/ Alpine trek - Е5, GR5 or The Walkers Haute Route Which one?
We did last year TMB: http://www.chaldakov.com/far.htm
Now we want to take another route in the Alps...?
1. I am looking for trip around 15 -20 days.
2. Trip possible to make only with tent.
3. I choose between:
3.1. Е5 (Lake Constance to Verona)
3.2. GR5 (Les Houches to Modane)
3.3. The Walkers Haute Route (Chamonix to Zermatt)
One experienced what would you recommend?
Did Modane to Les Houches last summer down GR5/GR55 and had an awesome time. Don't miss the GR55 section through the Vanoise, it was the highlight. No bothers wild camping for most of the way but it's forbidden in the Vanoise apart from next to a couple of the huts. Took us 6 days with full camping gear so you could likely do more in 15-20 days if you wanted to.
Along who huts can be stretched tent? Where to find information to plan my route?
We worked from this book:
We did have a map as well, though you could get away without it.
We camped at Refuge de la Leisse, I forget which of the others allow camping - it's only a couple of the high ones.
E5 or GR5 or The Walkers Haute Route - Which one is more suitable for tents trek?
Does anyone know a site with GPS Trek (gpx) for The E5 Trans-Alp?
If you are doing the north end of the GR5, start from Lake Geneva - starting at the Chamonix valley misses out some attractive country.
Hi, sorry to hijack this thread! I'm doing the Lake Geneva-Cham section in July....was it doable in approach shoes?
Thanks to this site but I have not found a similar route - The E5 Trans-Alp.
I did a different section, but it was very comfortable in approach shoes - I'd be surprised if LG-Cham were any different.
I did this section of the GR5 a number of years ago now and you should have no trouble doing the route in approach shoes. I can't remember anywhere that you would have difficulties, most of the way it is on good paths. It is a lovely walk if you get good weather. Hope you enjoy it.
Thanks Phil & Alan
We did Lake Geneva to Briancon in about 18 days, all camping except for one night in a hut on the GR55 section, where camping, even overnight bivouacking is banned (though I think this ban is often ignored in the way wild camping happens here). It is a lovely route, all good tracks though a bit rough and small sections of snow even in August. We used the cicerone book, it was very handy. I recommend it and intend to finish it off when we retire!
Do you have a list of camp sites along the way?
I bivied along the stretch from Evian to Chamonix. Each day was roughly up and over a col then down into the next town/village. I don't remember seeing many campsites - but in any case it was easier to have dinner, stock up on food, then set off again until dark.

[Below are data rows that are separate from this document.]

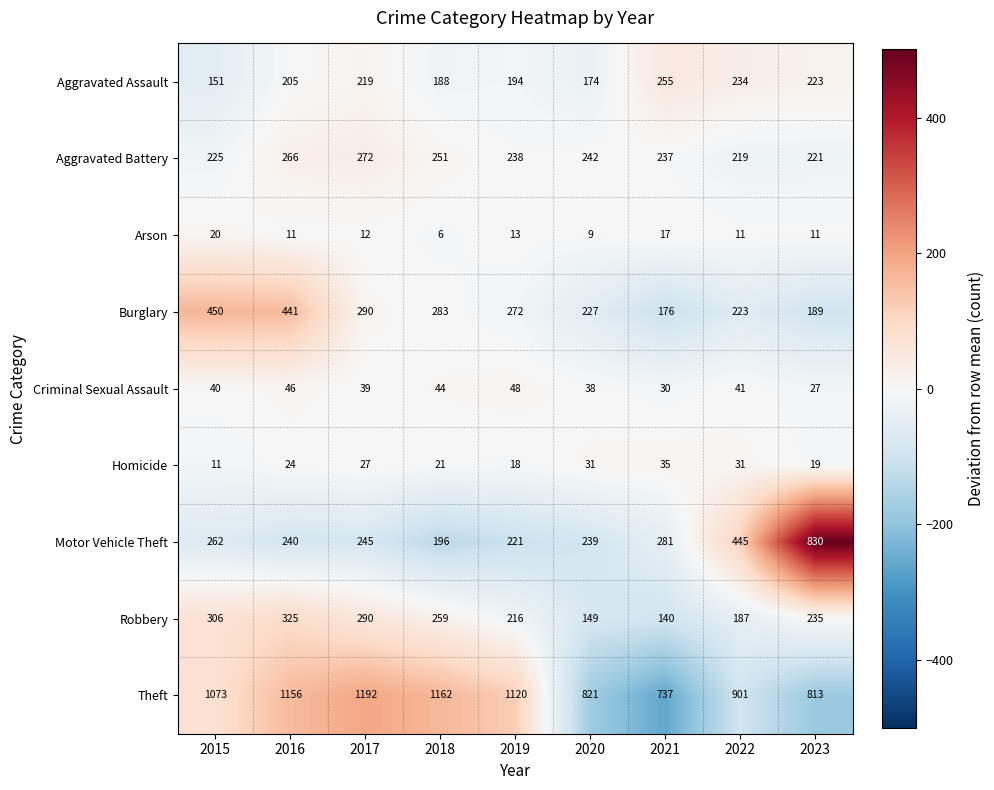

List the series in order of their peak value, lowest first.

Arson, Homicide, Criminal Sexual Assault, Aggravated Assault, Aggravated Battery, Robbery, Burglary, Motor Vehicle Theft, Theft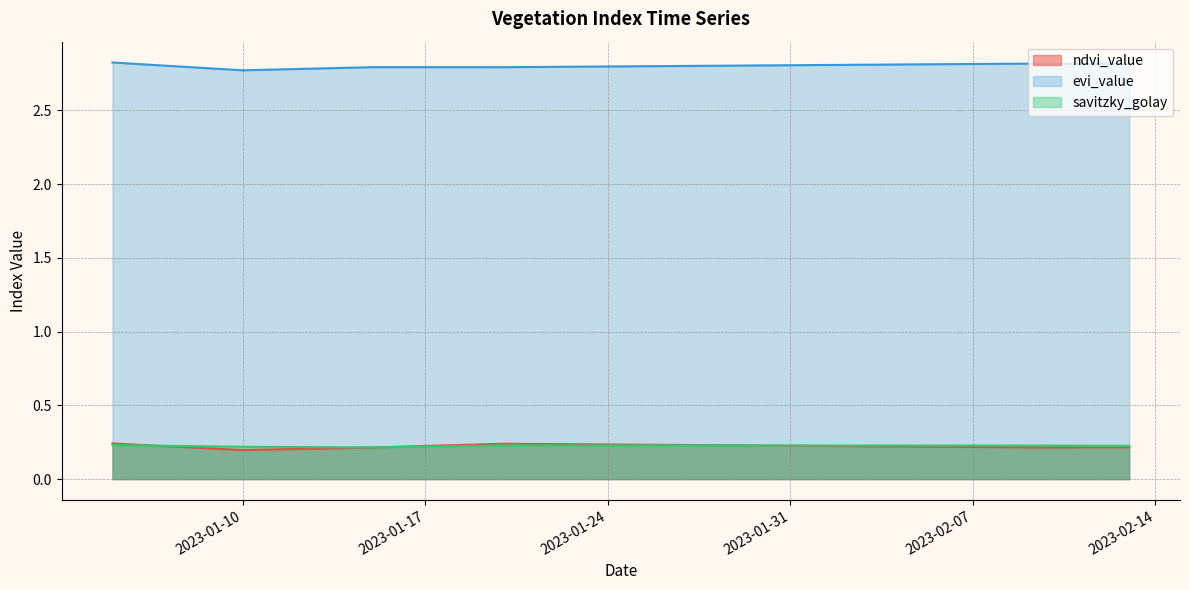

What is the label of the 12th point from the left?

2023-01-16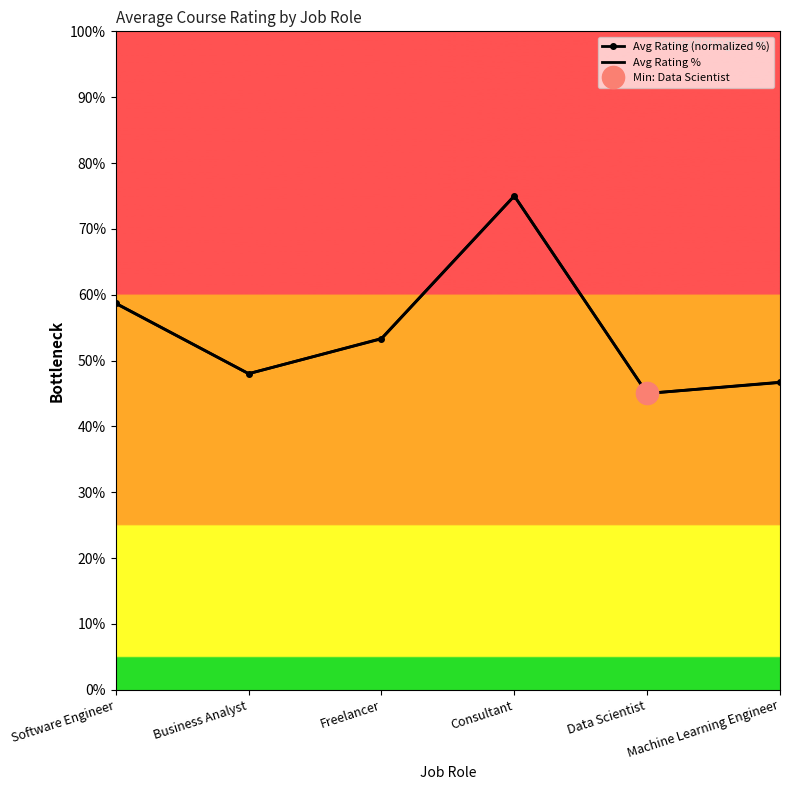

Which category has the lowest value in the Avg Rating % series?

Data Scientist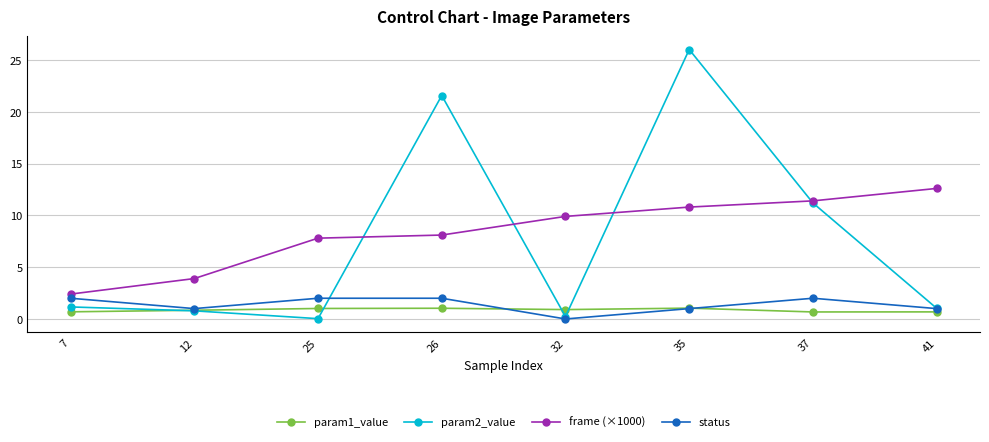

What are all the series names shown in the legend?

param1_value, param2_value, frame (×1000), status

Some of the descents were killer though, most notably the one into Samoens.
The gr5 is camp able, though My brother and I and separately My wife used Bivvy bags. Way marking was good usually about 4 days between shops.
There was a Gite D'etape in La Chapelle D'Abondance that had a bit of grass you could camp on. For the next stage we wild camped near Lac Vert. In Samoens there was a Camp Site but we opted to stay in a Gite D'etape. We were going to wild camp near to Lac D'Anterne / Col D'Anterne for the views of Mont Blanc but there was a massive lightning storm so we ended up in the refuge. Got to say it was over ten years ago that I did this so the camp sites etc could well have changed.
Thanks very usable information!
Yes, I think I might have been wearing Inov-8 Flyroc when I was there, substantial sole, but Inov-8 Roclite might be better. But of course I was not doing the trek, just days, so I was not carrying a heavy pack. After years of flogging up peaks in such as Koflach plastic shell boots it is a blessed relief to wear lightweight footwear. I would just comment that a pair of poles becomes more essential in maintaining balance, and would be more so with a heavy pack. Earlier in the year you might have met too much snow on the cols though.
Oh, if you have the time, spend two nights in a refuge and nip up the Cornettes de Bise or the Dents d'Oche (bouqetins). And of course don't plunge straight down from the Brevent into Chamonix, contour along the marvellous balcony trail towards Argentiere.
All noted, cheers. I'll probably use Haglofs Vertigo. I'm going lightweight all round, 25 litre sac, and using a pole/s as my knees are shot!
did the balcony previously when on the TMB so will heed your advice.